Lay out the part of the listing that opens with the line containing "scientific name: Typha" and runs through the end of the listing as a Markdown table with the columns Row and Line, giving each line its own numbered row and skipping blank lines. Leave the pictures out of the answer.

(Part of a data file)
============

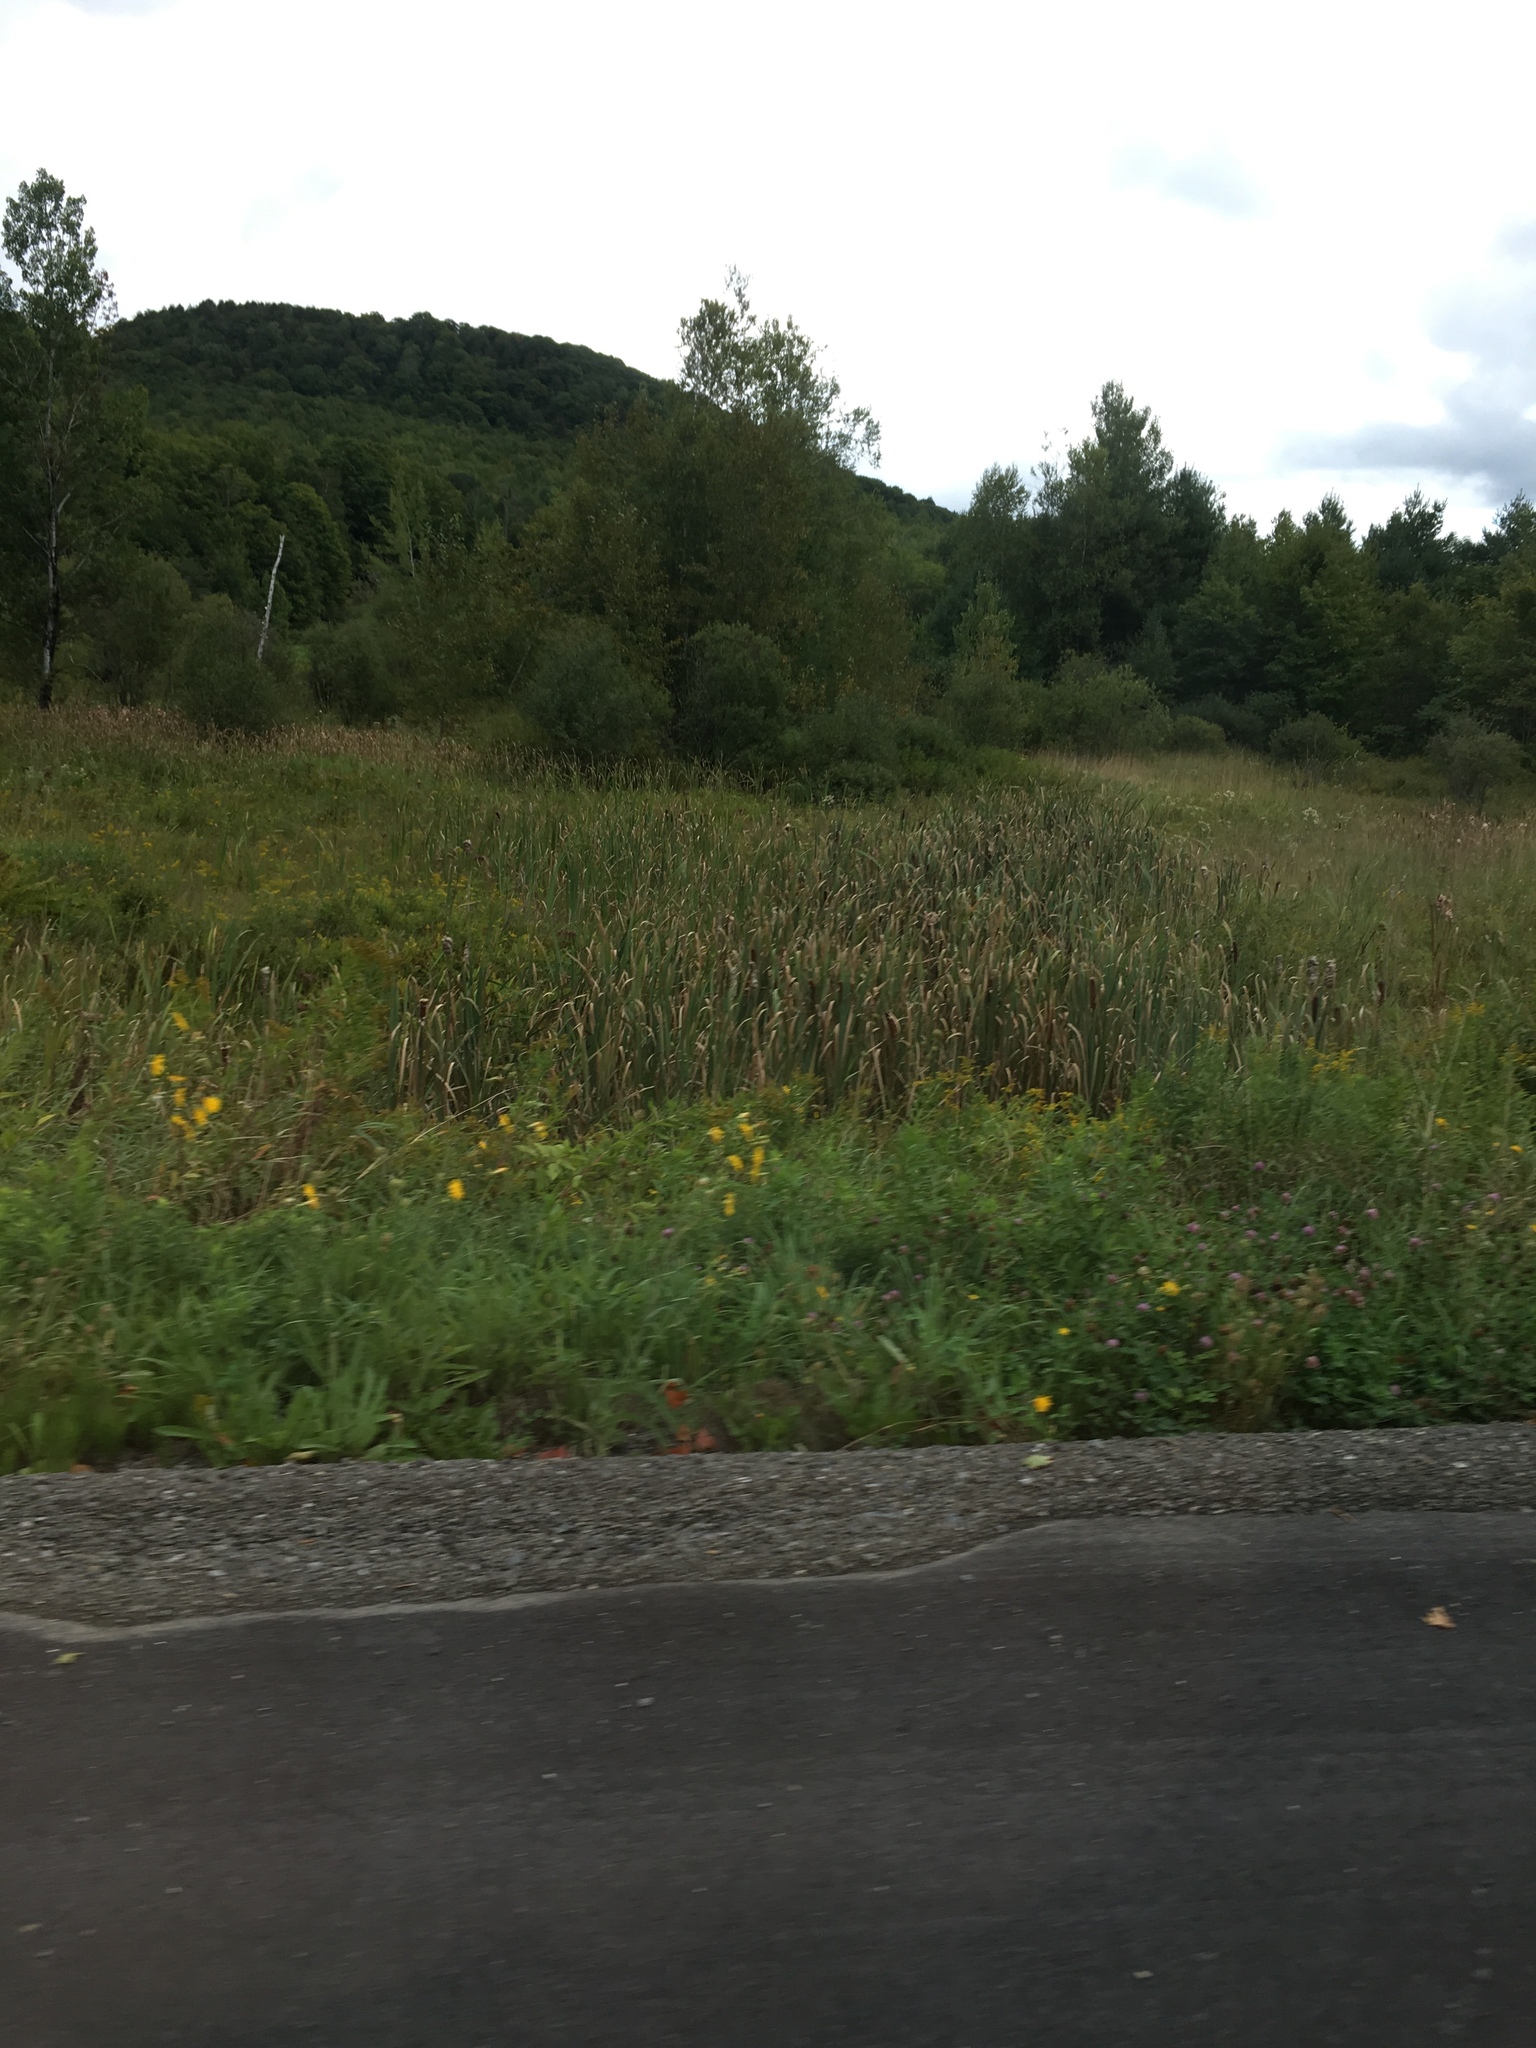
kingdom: Plantae
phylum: Tracheophyta
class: Liliopsida
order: Poales
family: Typhaceae
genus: Typha
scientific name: Typha
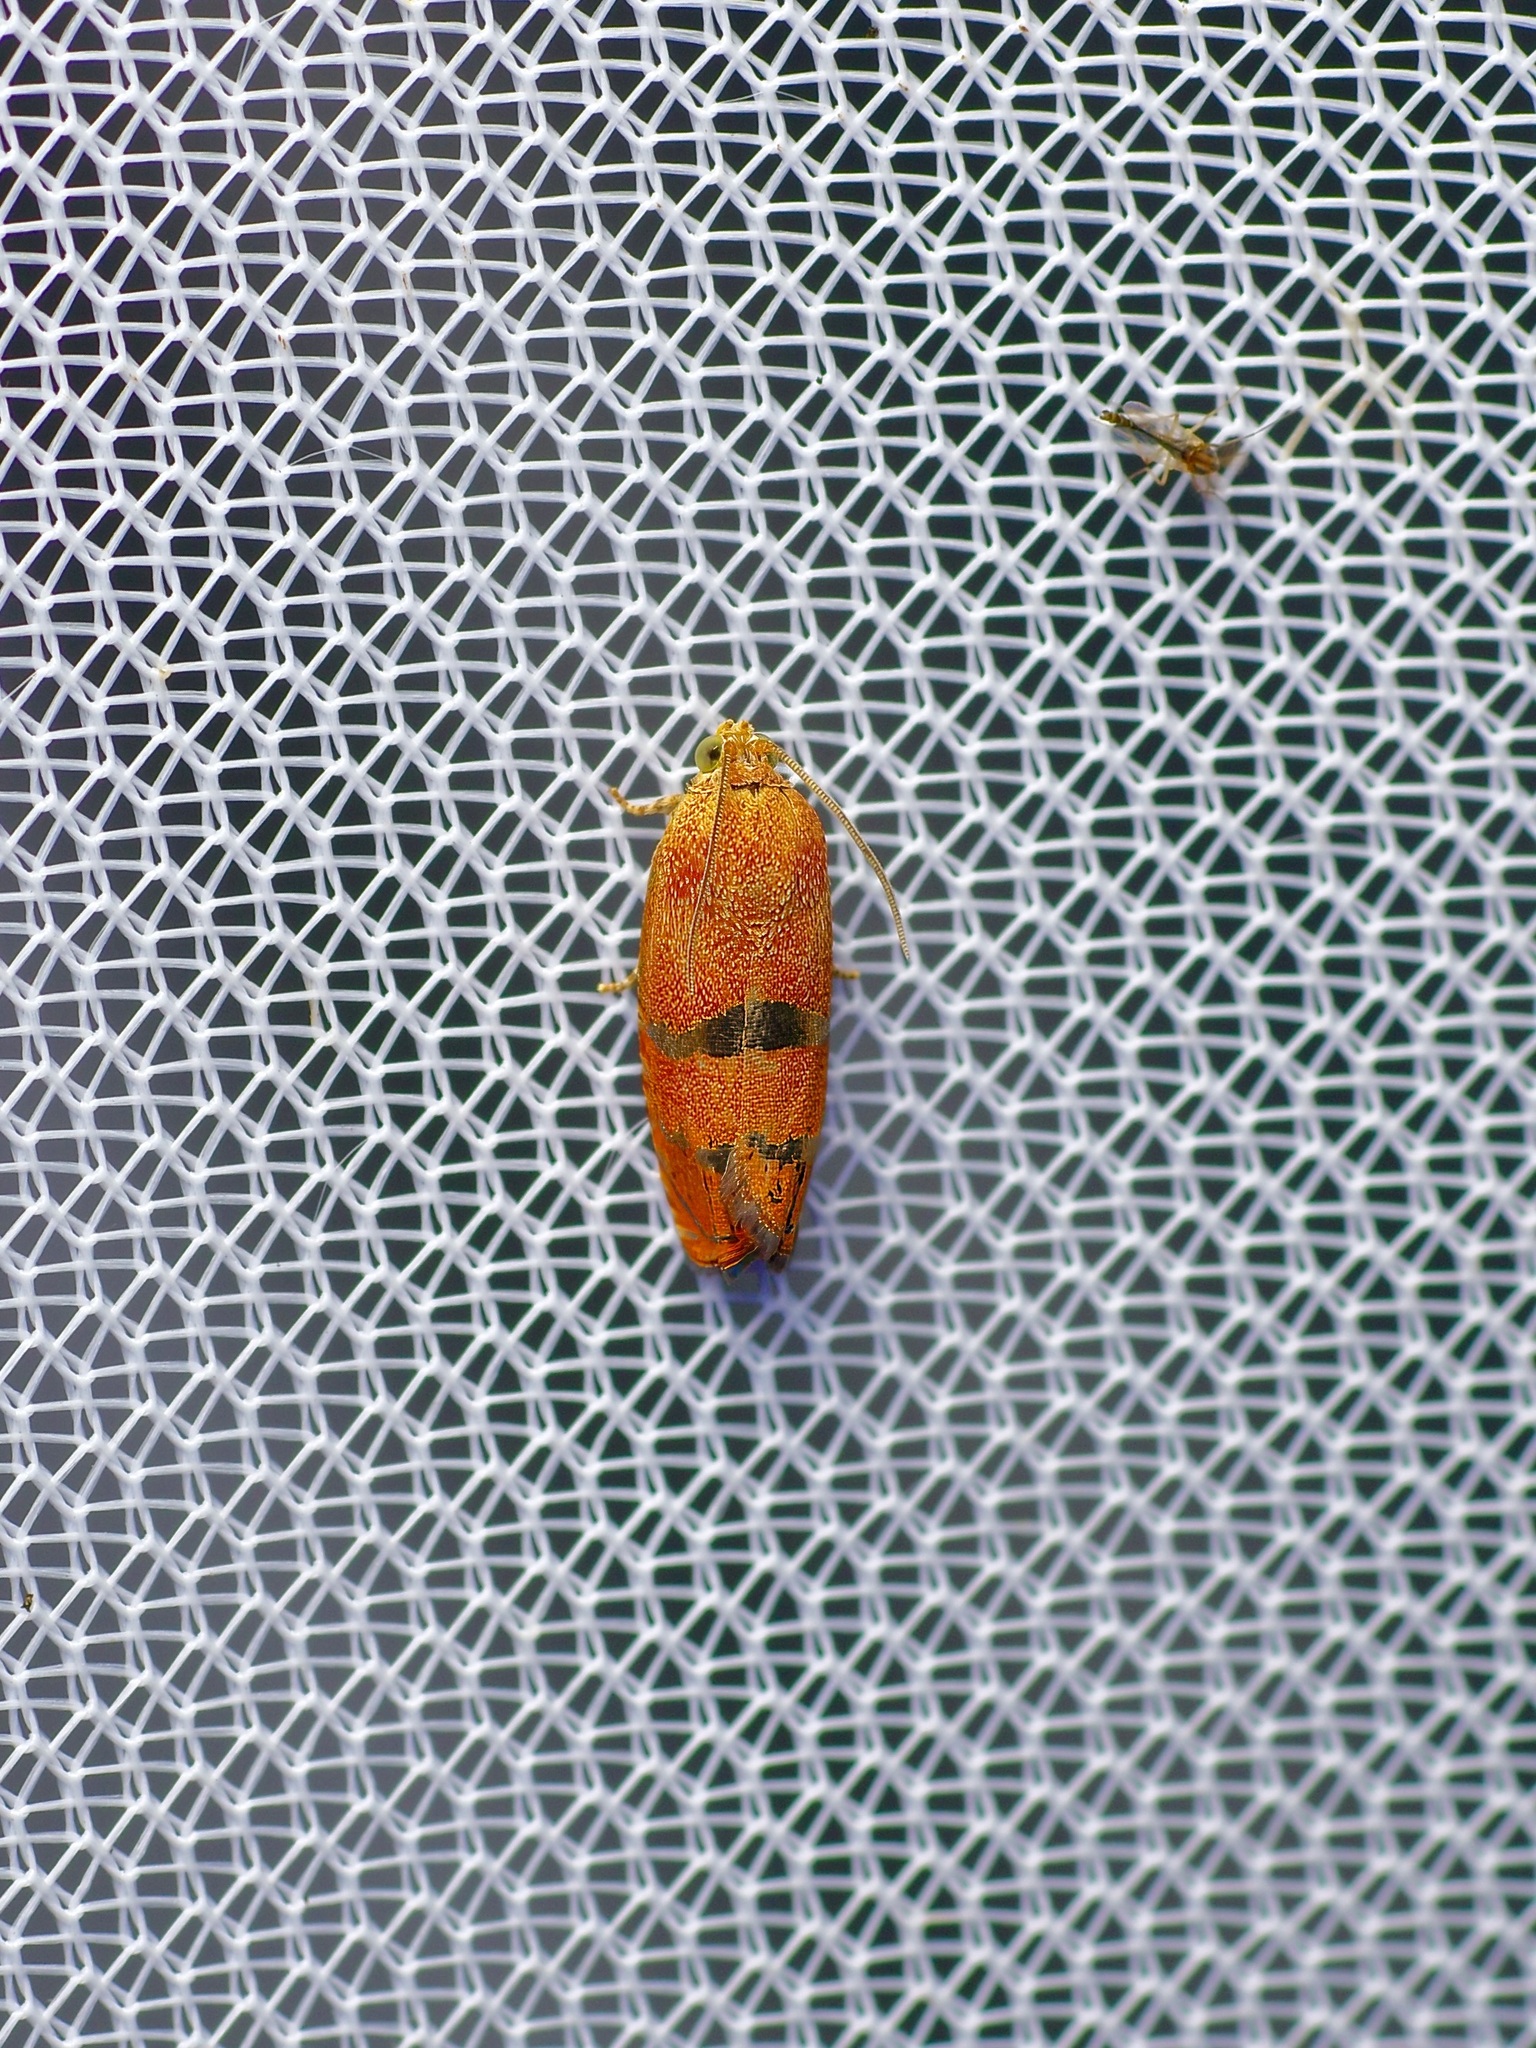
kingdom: Animalia
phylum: Arthropoda
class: Insecta
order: Lepidoptera
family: Tortricidae
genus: Cydia
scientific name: Cydia latiferreana
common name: Filbertworm moth
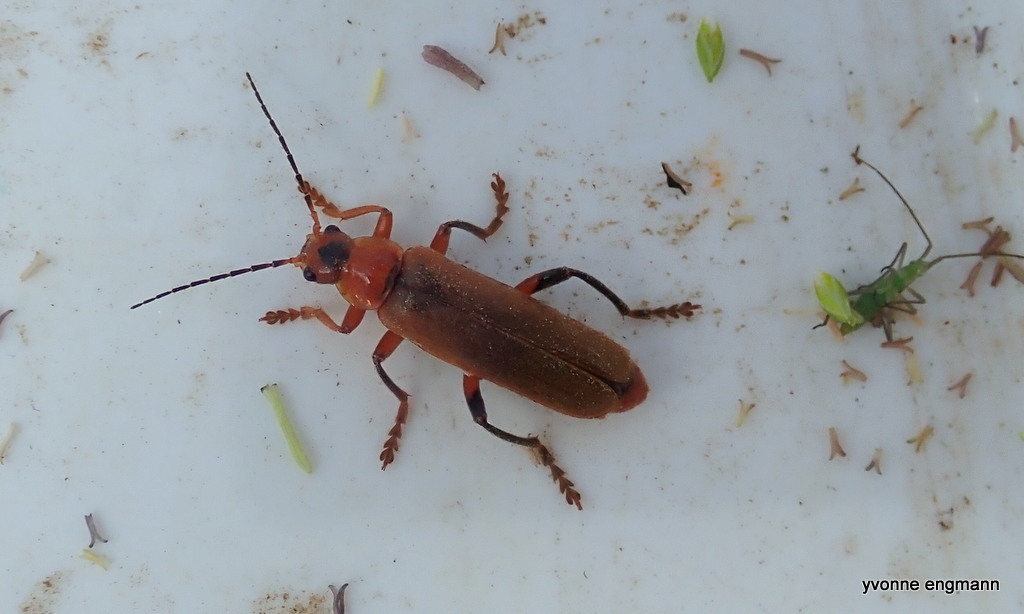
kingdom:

============

__RESULT OF THIS EXERCISE__.
| Row | Line |
|---|---|
| 1 | scientific name: Typha |
| 2 | kingdom: Animalia |
| 3 | phylum: Arthropoda |
| 4 | class: Insecta |
| 5 | order: Lepidoptera |
| 6 | family: Tortricidae |
| 7 | genus: Cydia |
| 8 | scientific name: Cydia latiferreana |
| 9 | common name: Filbertworm moth |
| 10 | kingdom: |